Касатонов гостил у Бедули минувшей осенью. И утешал как мог. Здесь же, в Ресне, он – вдруг – столкнулся с Андреем Вознесенским: поэт приехал поддержать старика. В местной газете появилось эссе Вознесенского: «Выходит, зря… Владимир Бедуля, земляк Шагала, хочет, чтобы его колхозники внимали сложной игре великого Рихтера и хоральной ноте Ахмадулиной? Но здесь, в этом клубе, мне подали из зала записку с вопросом о творчестве Элиота… Не думаю, что все наши колхозники – поголовные эстеты, но ни на кого не похожий Элиот помогает им мыслить и поступать нешаблонно…»
Помогает, конечно. Но не всем. Когда стадо вдруг резко поворачивает в обратную сторону, впереди оказываются только хромые бараны…
Почему всю эту вакханалию никто не остановил? Чиновники (есть же среди них нормальные люди?), журналисты, депутаты, интеллигенция? «Ту-144», Гагарин, Брежнев, «1У-104»… – ведь все было на глазах у всех… Или из Домодедово никто больше не летал? И Кутузовский был закрыт? Для всех? Есть доска – и вдруг содрали. Ведь никто не спросил: где она? Куда делась? И никто… никто!., не пришел с заявлением в милицию?

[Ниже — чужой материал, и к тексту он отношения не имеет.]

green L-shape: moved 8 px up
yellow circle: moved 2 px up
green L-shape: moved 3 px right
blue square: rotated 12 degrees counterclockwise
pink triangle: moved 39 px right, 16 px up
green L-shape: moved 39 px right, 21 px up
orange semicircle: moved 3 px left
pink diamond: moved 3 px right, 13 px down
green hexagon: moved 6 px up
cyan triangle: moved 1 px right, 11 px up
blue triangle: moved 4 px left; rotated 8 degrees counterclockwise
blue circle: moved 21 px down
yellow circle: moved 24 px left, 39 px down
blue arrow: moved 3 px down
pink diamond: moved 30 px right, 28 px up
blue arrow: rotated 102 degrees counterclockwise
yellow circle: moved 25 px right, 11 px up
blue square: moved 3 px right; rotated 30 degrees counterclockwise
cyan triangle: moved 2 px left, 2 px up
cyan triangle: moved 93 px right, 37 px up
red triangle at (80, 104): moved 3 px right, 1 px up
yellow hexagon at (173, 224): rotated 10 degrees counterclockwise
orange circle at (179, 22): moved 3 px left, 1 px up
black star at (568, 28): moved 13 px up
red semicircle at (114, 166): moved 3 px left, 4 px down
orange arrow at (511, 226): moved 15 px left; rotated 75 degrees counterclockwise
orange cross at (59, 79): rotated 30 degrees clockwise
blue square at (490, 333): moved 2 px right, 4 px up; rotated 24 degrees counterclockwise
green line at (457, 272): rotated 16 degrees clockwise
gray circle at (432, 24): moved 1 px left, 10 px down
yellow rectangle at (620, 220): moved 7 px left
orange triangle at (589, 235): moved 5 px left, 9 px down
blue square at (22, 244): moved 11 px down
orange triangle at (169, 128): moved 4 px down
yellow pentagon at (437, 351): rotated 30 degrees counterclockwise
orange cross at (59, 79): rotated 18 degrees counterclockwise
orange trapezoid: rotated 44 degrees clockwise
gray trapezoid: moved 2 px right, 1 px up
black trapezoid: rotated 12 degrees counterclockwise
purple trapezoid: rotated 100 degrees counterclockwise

Из Астраханской картинной галереи ушел – на плановую реставрацию – Айвазовский. Через год в музей вернулась (под видом Айвазовского) копия чудовищного качества, которая (внимание!) оказалась на полметра короче, чем собственно подлинник, тайно, воровскими тропами, переправленный богатому коллекционеру в Италию.
Сотрудники музея не решились выставить «Айвазовского» в зале, поместили его в запасники, но уголовное дело возбудилось только… через шесть лет, потому что о воровстве никто не заявил…
Для справки: в музее работали 62 человека, то есть знали все. И те, кто приходил (годы шли) вместо тех, кто уволился, тоже узнавал о краже (сюжет-то какой!), но в это дело никто не вмешивался…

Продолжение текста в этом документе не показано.